1

When I use Intel I/OAT for DMA zero-copy/zero-cycles(without CPU) transfer through async_memcpy, then where are mapped device memory to, in virtual addressing: to the kernel-buffer(kernel space) or to the user-buffer(user space)?

And does it make any sense to use I/OAT in modern x86_64 CPUs (when CPU-core can fast access to the RAM without north-bridge of chipset)?

http://www.intel.com/content/www/us/en/wireless-network/accel-technology.html

Alex
  • 12,578
  • 15
  • 99
  • 195

1 Answers1

2

Given that the memory is physical memory, it can be any memory that the kernel can address, including both kernel buffers and user-space buffers. It does however have to be "pinned" or "locked", so that the memory doesn't get taken away (e.g. someone doing free on the memory should not release the memory back to the OS for reassignment to another process, because you could get very interesting effects if that is the case). This is of course the same rules that apply to various other DMA accesses.

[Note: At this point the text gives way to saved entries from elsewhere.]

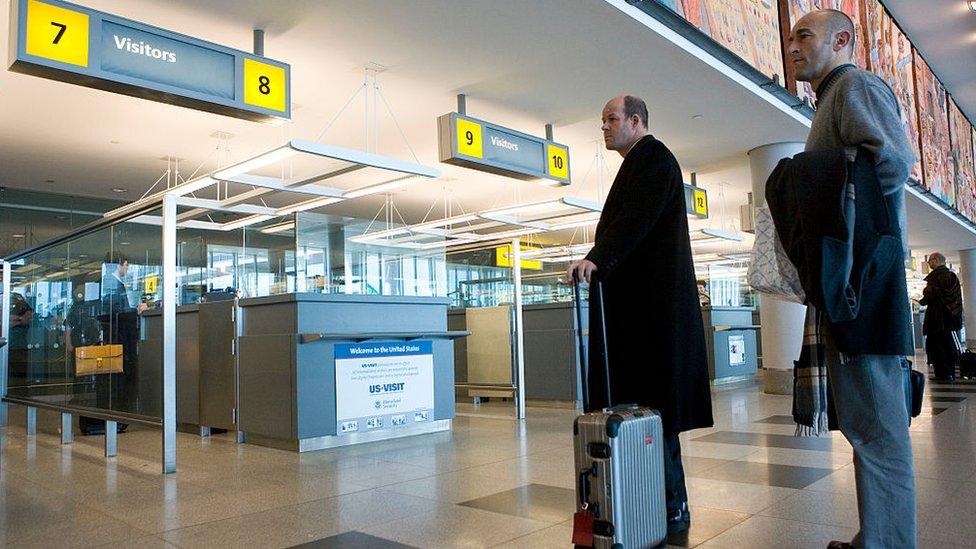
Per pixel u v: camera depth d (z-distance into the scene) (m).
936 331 12.07
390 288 10.34
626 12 6.40
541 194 15.02
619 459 2.26
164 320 5.04
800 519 3.13
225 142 10.15
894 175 2.04
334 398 6.07
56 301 6.92
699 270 16.22
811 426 2.34
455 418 8.16
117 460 5.61
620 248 2.60
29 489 4.50
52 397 6.88
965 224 19.97
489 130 8.41
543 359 9.43
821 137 2.22
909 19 13.98
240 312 6.67
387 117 9.37
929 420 6.69
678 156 11.70
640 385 2.74
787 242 2.17
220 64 5.91
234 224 10.44
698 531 2.96
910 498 2.07
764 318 10.52
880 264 2.04
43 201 13.47
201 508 3.82
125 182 12.45
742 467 4.46
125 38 5.32
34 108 8.45
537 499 3.73
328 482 4.45
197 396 7.32
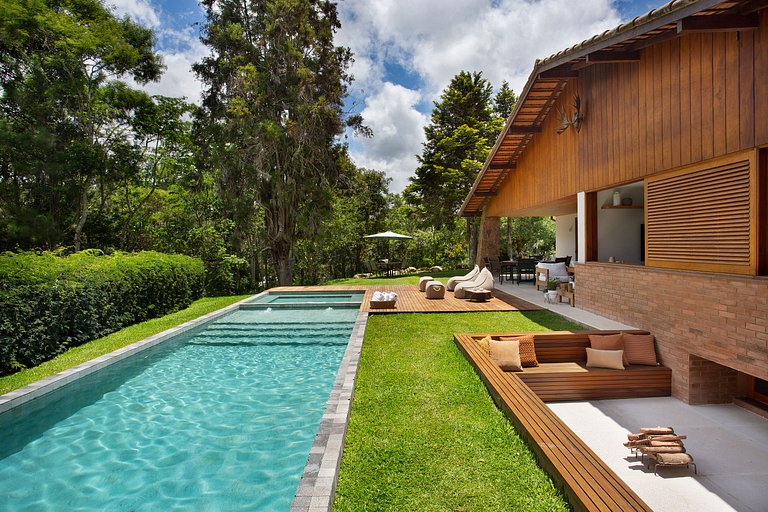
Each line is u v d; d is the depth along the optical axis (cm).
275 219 1784
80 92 1394
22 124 1359
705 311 477
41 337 624
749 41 408
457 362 558
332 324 923
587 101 757
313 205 1747
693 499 324
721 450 400
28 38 1312
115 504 317
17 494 332
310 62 1795
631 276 641
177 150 1889
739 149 422
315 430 435
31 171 1295
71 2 1375
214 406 498
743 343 421
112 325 823
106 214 1720
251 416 470
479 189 1508
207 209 1836
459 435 353
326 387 560
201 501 317
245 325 923
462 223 2759
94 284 764
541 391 543
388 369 535
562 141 880
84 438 421
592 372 543
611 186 695
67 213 1487
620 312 678
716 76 452
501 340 581
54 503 320
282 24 1678
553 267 1126
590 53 603
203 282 1424
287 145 1691
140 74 1577
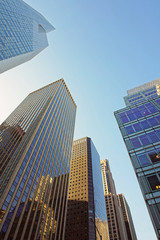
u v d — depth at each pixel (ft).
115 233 518.37
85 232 325.42
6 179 172.24
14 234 147.54
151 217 52.16
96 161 571.28
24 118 313.73
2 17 221.25
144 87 229.25
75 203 391.65
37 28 389.39
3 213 144.46
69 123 435.12
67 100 475.31
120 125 103.04
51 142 288.30
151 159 70.54
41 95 405.59
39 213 195.11
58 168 287.48
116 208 598.75
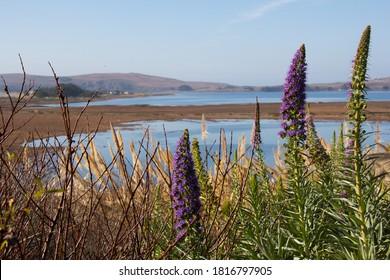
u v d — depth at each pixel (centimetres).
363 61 413
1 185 314
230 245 459
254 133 576
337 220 446
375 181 425
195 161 545
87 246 423
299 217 455
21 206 351
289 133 492
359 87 416
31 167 372
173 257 405
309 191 490
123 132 4403
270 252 420
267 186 557
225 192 648
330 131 4112
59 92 285
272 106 10712
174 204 412
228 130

I doubt very much this helps in copying data structures for your average user-mode application. On the other hand, I don't believe Intel would put these sort of features into the processor unless they thought it was beneficial in some way. The way I understand it is that it's helpful for copying the network receive buffer into user-mode application that is receiving the data, with less CPU involvement. It doesn't necessarily speed up the actual memory transfer much (if at all), but it offloads the CPU from the to do other things.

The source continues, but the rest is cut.